/ 17 October 2011

Retrenchment benefits increase

Those facing retrenchment or retirement can look forward to better tax breaks from this year.

Those facing retrenchment or retirement can look forward to better tax breaks from this year, with retrenchment or retirement tax-free payments increasing from R30 000 in a lifetime to R315 000, effective from the 2012 tax year.

This is according the Ron Warren, executive chairperson of payroll software company NuQ, who says that prior to March 2011, if an employee was retrenched or put on retirement, the extra payments made to the employee because of the retirement or retrenchment were tax-free up to a specified limit of R30 000. Anything in excess of this limit was taxed at the employee’s average rate of tax for that year.

It was only the additional payments due to such an employee that were tax-free, and not the normal salary and leave pay due to the employee up to the date of retirement/retrenchment.

“Such additional payments were tax-free up to an aggregate amount of R30 000,” Warren explains. “That was a lifetime aggregate, so that if an employee was retrenched twice and used up R20 000 on the first retrenchment, he or she would only be entitled to R10 000 tax-free on the second retrenchment or, if he was retrenched once only, on retirement.”

From March 2011, such payments are treated in the same way as payments from a pension or retirement fund on death or retirement.

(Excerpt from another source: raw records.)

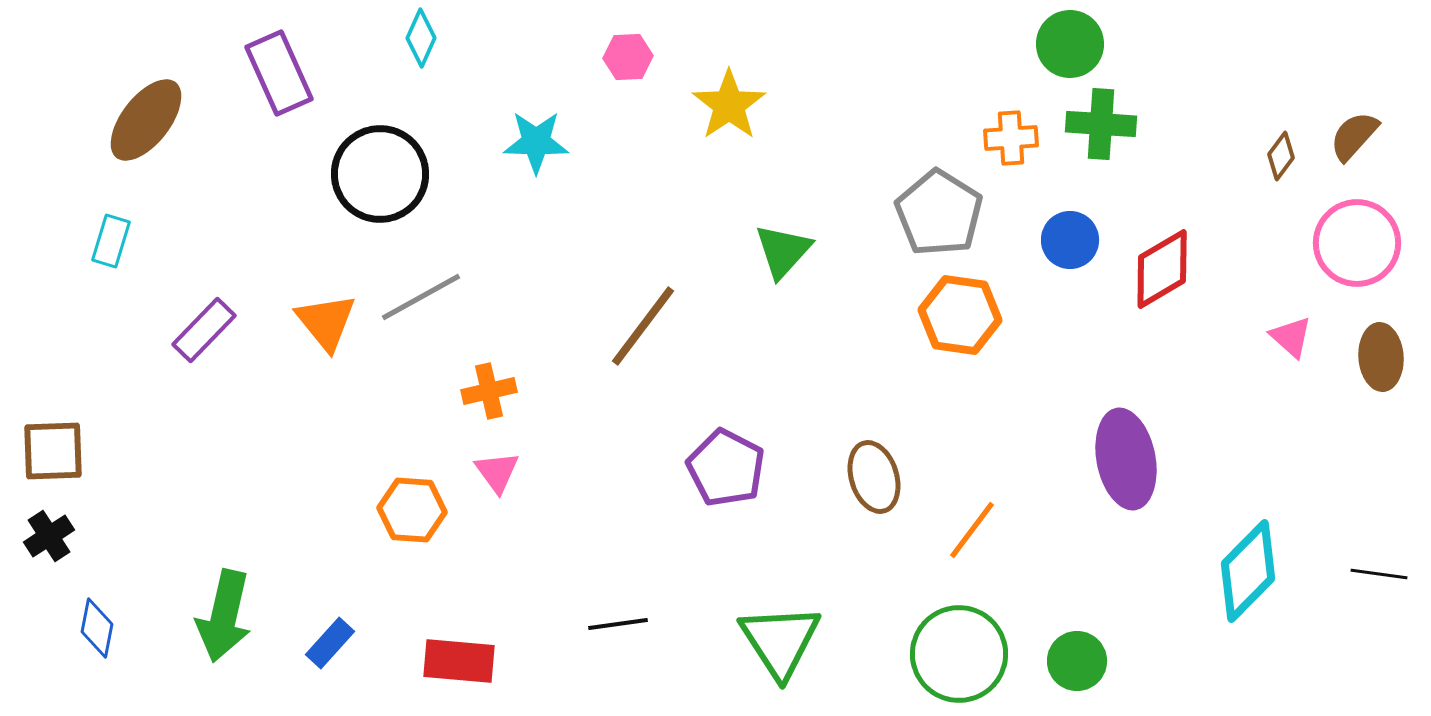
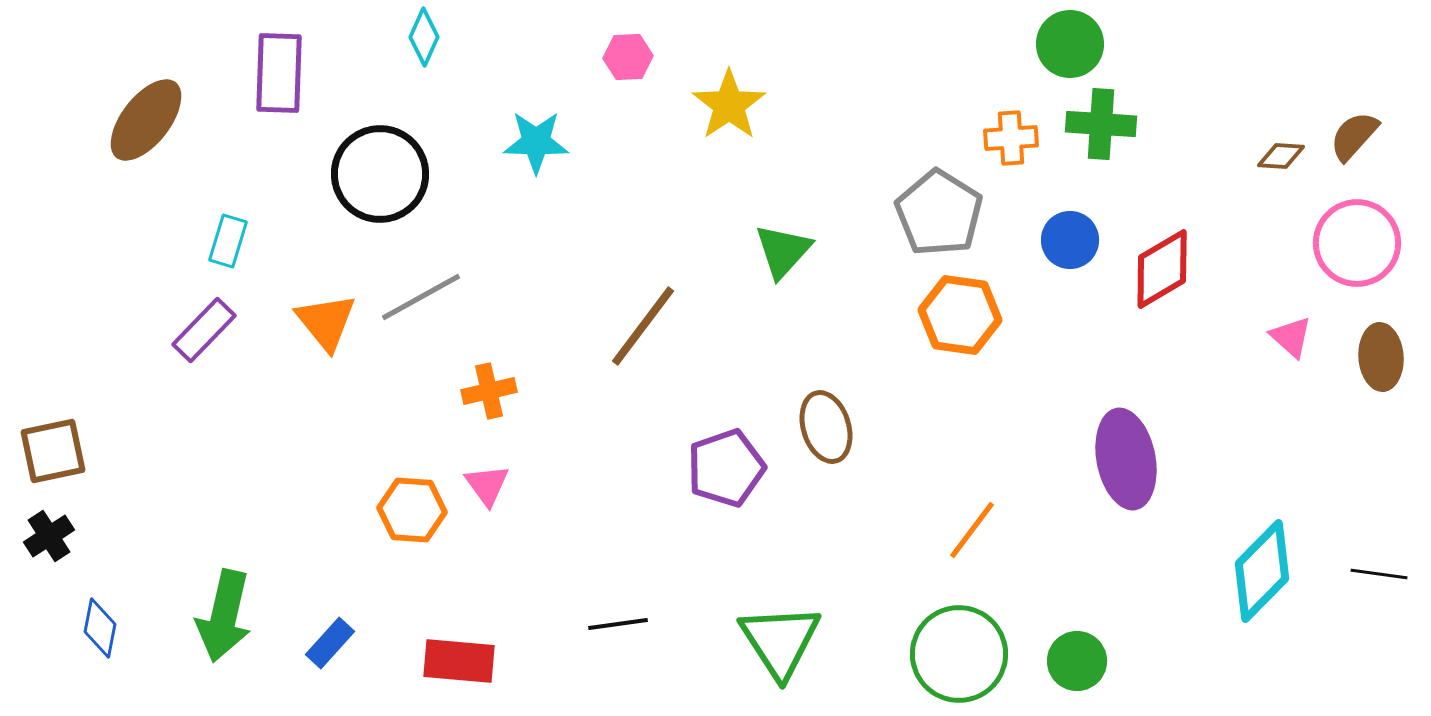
cyan diamond at (421, 38): moved 3 px right, 1 px up
purple rectangle at (279, 73): rotated 26 degrees clockwise
brown diamond at (1281, 156): rotated 57 degrees clockwise
cyan rectangle at (111, 241): moved 117 px right
brown square at (53, 451): rotated 10 degrees counterclockwise
purple pentagon at (726, 468): rotated 26 degrees clockwise
pink triangle at (497, 472): moved 10 px left, 13 px down
brown ellipse at (874, 477): moved 48 px left, 50 px up
cyan diamond at (1248, 571): moved 14 px right
blue diamond at (97, 628): moved 3 px right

Warren says that this means that such payments are tax-free up to an aggregate amount of R315 000.

“In other words, all retrenchment payments, plus retirement payments, plus lump sum payments from a pension or retirement fund on retirement or death are tax-free until the combined total of such payments reaches R315 000,” he adds. “Once this limit is reached, all future payments are taxed in accordance with the rates applicable to lump sum payments from a pension or retirement fund on retirement or death. These tax rates are much more favourable than normal income tax rates.”